### [Activity]
Lines with "TargetDriveId": report how many there are in the listing below, giving the number and nothing else.

━━ Exercise materials

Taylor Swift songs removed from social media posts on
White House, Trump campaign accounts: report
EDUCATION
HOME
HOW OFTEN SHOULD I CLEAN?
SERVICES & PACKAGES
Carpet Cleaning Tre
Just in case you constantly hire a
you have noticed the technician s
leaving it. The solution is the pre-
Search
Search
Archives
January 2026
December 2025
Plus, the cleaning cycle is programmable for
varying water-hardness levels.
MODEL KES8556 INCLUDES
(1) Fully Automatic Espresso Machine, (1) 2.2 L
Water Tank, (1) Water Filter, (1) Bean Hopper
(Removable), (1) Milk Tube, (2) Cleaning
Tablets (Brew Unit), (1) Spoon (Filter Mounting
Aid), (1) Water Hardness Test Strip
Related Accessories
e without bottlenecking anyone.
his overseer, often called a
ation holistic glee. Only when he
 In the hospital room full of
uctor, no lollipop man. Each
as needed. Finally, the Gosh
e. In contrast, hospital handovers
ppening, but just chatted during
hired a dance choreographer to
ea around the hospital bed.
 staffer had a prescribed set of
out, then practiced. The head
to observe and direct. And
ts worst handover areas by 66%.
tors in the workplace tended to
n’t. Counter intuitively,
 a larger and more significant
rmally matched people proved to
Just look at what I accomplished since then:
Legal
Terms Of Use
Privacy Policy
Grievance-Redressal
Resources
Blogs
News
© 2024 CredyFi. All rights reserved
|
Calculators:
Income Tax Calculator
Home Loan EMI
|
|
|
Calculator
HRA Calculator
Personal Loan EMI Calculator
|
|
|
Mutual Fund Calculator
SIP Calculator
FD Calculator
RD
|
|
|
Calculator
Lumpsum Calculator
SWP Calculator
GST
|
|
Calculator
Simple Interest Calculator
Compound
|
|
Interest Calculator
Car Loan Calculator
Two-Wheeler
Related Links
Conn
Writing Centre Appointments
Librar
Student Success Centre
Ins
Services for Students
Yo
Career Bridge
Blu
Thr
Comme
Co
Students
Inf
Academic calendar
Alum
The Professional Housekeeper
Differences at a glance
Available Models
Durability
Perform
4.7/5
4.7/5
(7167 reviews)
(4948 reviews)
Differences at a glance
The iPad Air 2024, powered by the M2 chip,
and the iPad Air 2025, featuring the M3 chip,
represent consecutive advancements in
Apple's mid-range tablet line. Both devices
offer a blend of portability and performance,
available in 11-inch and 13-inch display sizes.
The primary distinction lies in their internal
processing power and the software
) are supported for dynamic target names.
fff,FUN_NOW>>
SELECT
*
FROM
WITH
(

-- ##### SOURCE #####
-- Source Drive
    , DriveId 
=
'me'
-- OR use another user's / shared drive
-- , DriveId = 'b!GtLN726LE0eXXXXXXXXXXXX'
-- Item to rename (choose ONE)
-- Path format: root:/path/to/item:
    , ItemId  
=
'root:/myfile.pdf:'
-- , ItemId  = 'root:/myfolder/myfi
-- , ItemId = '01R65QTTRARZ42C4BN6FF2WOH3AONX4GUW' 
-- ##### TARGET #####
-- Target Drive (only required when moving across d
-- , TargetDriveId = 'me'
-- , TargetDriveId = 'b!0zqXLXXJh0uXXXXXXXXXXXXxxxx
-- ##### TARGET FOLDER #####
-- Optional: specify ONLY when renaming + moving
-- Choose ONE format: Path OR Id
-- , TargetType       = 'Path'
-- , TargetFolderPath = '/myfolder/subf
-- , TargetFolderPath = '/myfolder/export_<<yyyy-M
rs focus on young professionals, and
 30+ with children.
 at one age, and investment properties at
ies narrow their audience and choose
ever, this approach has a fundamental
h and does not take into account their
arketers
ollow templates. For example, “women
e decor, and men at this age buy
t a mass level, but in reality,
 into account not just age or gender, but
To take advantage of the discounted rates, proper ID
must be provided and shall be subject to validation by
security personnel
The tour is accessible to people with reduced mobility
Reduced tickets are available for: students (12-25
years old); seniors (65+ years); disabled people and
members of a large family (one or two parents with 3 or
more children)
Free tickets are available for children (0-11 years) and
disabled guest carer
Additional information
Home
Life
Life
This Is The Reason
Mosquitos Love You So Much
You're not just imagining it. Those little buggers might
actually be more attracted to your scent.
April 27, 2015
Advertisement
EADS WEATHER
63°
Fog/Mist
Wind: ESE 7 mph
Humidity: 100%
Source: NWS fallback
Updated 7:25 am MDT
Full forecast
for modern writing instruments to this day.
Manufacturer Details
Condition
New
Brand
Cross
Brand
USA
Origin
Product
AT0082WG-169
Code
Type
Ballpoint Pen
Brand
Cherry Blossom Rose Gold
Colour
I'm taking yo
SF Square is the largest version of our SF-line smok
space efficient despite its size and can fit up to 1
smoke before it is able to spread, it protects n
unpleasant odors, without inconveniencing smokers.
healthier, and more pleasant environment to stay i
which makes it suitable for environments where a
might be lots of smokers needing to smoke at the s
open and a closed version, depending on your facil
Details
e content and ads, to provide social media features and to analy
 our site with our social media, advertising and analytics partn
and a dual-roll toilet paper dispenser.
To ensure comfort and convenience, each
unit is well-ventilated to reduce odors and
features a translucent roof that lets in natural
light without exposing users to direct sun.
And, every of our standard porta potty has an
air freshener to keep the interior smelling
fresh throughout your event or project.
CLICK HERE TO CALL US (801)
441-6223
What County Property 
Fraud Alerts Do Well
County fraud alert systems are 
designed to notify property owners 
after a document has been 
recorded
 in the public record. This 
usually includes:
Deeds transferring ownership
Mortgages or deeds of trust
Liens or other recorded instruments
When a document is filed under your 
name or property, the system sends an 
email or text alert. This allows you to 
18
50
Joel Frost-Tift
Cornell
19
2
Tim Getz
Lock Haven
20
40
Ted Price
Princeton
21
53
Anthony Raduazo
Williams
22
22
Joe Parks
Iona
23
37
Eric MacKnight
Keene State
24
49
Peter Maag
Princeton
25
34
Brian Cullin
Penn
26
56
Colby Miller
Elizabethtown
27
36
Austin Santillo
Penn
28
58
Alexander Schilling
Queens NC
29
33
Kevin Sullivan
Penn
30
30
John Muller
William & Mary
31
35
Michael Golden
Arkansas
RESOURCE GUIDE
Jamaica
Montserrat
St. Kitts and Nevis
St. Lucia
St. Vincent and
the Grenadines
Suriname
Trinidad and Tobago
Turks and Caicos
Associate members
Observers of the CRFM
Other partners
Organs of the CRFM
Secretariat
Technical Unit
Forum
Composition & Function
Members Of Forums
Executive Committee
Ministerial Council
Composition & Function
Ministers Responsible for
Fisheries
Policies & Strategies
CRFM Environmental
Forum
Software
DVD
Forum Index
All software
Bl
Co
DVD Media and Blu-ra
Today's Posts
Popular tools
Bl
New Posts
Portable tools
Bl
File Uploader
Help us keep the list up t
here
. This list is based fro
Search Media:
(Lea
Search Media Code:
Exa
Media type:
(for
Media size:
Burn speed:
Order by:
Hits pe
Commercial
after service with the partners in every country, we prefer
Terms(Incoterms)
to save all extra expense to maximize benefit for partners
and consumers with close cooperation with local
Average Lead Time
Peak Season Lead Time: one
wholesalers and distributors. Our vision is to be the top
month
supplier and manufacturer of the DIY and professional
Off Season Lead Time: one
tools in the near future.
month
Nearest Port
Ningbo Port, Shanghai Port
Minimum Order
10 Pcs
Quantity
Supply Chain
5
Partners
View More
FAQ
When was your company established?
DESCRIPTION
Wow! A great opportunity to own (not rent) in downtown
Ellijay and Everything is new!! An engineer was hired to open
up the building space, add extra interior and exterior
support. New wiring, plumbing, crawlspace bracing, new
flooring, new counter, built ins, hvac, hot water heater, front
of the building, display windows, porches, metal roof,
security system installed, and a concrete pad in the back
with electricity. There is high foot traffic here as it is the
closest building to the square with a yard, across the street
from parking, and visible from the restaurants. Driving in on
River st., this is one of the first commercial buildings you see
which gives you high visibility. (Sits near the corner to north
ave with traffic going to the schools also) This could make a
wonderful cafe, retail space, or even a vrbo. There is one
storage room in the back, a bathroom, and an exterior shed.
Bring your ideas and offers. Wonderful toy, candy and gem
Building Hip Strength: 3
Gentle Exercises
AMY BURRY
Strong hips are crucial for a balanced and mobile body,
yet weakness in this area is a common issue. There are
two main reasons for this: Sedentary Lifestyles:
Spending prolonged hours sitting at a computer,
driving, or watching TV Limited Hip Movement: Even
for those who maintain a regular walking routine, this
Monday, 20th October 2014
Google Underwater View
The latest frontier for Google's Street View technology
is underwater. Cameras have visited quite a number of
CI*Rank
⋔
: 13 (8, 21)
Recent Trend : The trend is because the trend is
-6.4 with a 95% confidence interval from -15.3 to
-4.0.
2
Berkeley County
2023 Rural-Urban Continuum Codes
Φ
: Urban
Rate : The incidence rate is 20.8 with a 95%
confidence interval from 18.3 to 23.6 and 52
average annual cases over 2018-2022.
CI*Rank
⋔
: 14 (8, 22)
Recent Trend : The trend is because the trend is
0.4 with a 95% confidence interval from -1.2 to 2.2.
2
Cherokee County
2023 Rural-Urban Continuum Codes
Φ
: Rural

━━━━

### [Solution]
2